Eilward’s punishment, as well as what happened next, is among the scenes portrayed in an exquisite stained-glass window at Canterbury Cathedral, now on loan to the British Museum as the centrepiece of Thomas Becket: Murder and the Making of a Saint. When I spoke to the co-curator, Naomi Speakman, she waxed rhapsodic over the window. ‘This is the first time ever that visitors will be able to see the glass this close up,’ she says. ‘It’s very exciting — and so beautiful as well. It’s not just an interesting historical document: these are masterpieces of medieval art.’

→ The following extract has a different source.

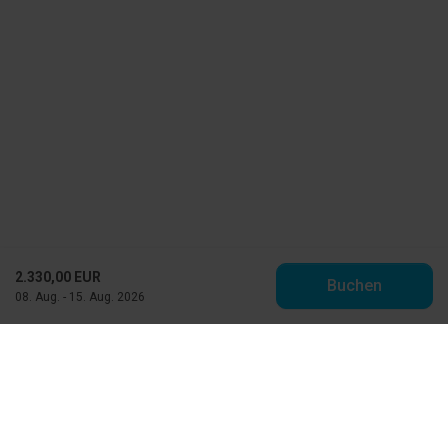
2.330,00 EUR
Buchen
08. Aug. - 15. Aug. 2026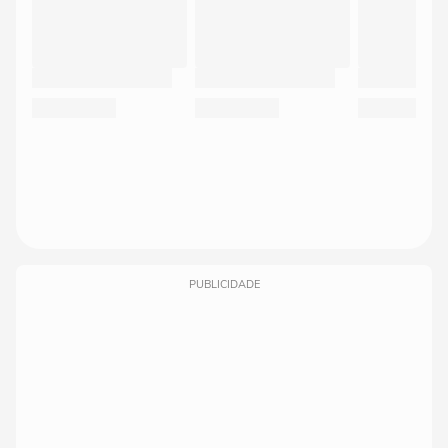
PUBLICIDADE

For Speakman, the arrival of the stained glass from Canterbury was an emotional moment. The exhibition was meant to open seven months ago, in time for the 850th anniversary of Becket’s assassination on 29 December 1170. But the anniversary, of course, came and went while the museum doors were shut and the curators were at home, studying PDFs and holding Zoom meetings. Finally the all-clear came and the treasures of the exhibition began to arrive. ‘It was just so wonderful to see the glass coming in and each pane come out of the crate,’ Speakman says.